WHAT IS BEING ASKED: Throughout the entries below, report every line where "velocity" is found.

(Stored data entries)
=== Section Start ===
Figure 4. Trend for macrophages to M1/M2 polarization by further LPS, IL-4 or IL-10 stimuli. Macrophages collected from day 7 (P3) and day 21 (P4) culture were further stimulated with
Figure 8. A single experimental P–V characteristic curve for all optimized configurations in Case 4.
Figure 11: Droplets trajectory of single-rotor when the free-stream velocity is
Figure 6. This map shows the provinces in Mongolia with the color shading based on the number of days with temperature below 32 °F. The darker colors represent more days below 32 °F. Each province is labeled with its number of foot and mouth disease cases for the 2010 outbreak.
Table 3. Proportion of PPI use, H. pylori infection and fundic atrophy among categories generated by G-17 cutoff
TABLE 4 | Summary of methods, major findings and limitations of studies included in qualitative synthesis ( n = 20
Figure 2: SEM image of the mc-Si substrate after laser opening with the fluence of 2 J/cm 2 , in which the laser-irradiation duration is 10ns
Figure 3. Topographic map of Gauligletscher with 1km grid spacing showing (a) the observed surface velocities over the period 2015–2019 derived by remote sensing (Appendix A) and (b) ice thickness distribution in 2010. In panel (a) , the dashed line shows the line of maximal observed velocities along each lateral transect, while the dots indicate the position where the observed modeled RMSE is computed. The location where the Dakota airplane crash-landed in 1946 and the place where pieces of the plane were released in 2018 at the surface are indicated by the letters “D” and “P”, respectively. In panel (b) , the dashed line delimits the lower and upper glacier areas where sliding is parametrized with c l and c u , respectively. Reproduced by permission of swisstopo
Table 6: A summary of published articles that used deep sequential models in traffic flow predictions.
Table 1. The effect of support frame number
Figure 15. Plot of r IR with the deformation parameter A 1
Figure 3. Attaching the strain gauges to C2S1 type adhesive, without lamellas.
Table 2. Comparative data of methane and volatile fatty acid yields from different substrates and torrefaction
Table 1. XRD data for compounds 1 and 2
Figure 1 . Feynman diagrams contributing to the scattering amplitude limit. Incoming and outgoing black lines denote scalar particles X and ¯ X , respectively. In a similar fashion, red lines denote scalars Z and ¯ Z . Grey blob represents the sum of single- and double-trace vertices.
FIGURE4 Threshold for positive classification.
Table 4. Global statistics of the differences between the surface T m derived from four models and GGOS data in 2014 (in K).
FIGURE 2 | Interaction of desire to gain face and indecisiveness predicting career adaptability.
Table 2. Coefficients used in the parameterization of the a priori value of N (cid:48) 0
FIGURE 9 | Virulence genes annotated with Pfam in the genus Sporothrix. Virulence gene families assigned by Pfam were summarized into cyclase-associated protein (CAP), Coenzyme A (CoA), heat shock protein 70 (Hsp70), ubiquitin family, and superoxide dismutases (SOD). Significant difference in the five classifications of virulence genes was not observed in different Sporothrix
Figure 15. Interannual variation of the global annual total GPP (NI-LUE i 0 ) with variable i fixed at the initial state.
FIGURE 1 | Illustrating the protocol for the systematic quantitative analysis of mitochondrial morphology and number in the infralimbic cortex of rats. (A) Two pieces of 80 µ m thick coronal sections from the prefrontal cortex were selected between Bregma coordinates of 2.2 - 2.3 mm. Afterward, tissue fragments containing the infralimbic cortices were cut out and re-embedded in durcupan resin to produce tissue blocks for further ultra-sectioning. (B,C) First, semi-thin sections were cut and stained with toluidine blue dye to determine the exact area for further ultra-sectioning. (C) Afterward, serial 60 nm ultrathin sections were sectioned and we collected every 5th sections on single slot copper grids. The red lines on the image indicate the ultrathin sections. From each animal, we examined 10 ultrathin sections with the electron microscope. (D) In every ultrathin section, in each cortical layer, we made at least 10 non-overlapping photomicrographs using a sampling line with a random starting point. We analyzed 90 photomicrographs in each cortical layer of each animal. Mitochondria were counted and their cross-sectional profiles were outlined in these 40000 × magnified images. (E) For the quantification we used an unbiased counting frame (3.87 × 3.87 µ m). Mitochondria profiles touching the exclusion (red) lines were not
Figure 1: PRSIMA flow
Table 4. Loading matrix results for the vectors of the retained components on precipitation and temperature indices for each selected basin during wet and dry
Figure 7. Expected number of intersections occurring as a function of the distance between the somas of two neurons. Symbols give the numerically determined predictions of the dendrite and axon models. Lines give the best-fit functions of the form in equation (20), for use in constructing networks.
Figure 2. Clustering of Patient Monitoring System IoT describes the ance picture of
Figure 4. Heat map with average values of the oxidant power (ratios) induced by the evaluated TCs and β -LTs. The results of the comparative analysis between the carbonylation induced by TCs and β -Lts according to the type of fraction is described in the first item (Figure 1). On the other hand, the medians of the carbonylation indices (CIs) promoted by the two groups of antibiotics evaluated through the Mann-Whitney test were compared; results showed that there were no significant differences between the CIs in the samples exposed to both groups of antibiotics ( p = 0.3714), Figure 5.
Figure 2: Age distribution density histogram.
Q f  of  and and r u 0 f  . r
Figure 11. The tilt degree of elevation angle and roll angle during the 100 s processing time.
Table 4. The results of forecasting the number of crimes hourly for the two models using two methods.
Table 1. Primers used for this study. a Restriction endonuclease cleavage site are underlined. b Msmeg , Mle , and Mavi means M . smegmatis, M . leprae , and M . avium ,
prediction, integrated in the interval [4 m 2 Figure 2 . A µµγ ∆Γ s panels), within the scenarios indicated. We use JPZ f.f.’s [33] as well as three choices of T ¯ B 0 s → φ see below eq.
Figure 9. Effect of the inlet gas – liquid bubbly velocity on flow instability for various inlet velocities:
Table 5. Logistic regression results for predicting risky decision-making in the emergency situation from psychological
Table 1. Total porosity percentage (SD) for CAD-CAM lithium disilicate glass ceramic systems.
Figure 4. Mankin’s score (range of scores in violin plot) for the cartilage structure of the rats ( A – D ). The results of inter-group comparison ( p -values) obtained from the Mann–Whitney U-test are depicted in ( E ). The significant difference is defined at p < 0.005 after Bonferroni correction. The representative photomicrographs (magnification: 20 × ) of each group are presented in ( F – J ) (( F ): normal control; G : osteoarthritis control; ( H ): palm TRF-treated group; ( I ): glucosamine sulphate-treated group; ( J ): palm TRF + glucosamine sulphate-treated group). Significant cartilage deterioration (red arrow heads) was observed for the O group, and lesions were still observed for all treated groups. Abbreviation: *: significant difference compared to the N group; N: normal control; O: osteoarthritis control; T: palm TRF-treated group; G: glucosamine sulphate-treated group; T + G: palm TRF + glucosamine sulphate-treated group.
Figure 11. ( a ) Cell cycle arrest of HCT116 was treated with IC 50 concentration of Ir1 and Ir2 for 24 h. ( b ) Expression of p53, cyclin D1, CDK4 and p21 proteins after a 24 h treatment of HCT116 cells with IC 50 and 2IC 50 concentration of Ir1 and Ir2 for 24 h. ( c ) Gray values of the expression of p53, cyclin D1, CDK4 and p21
=== Section End ===
EXERCISE RESULT:
Figure 11: Droplets trajectory of single-rotor when the free-stream velocity is
Figure 9. Effect of the inlet gas – liquid bubbly velocity on flow instability for various inlet velocities:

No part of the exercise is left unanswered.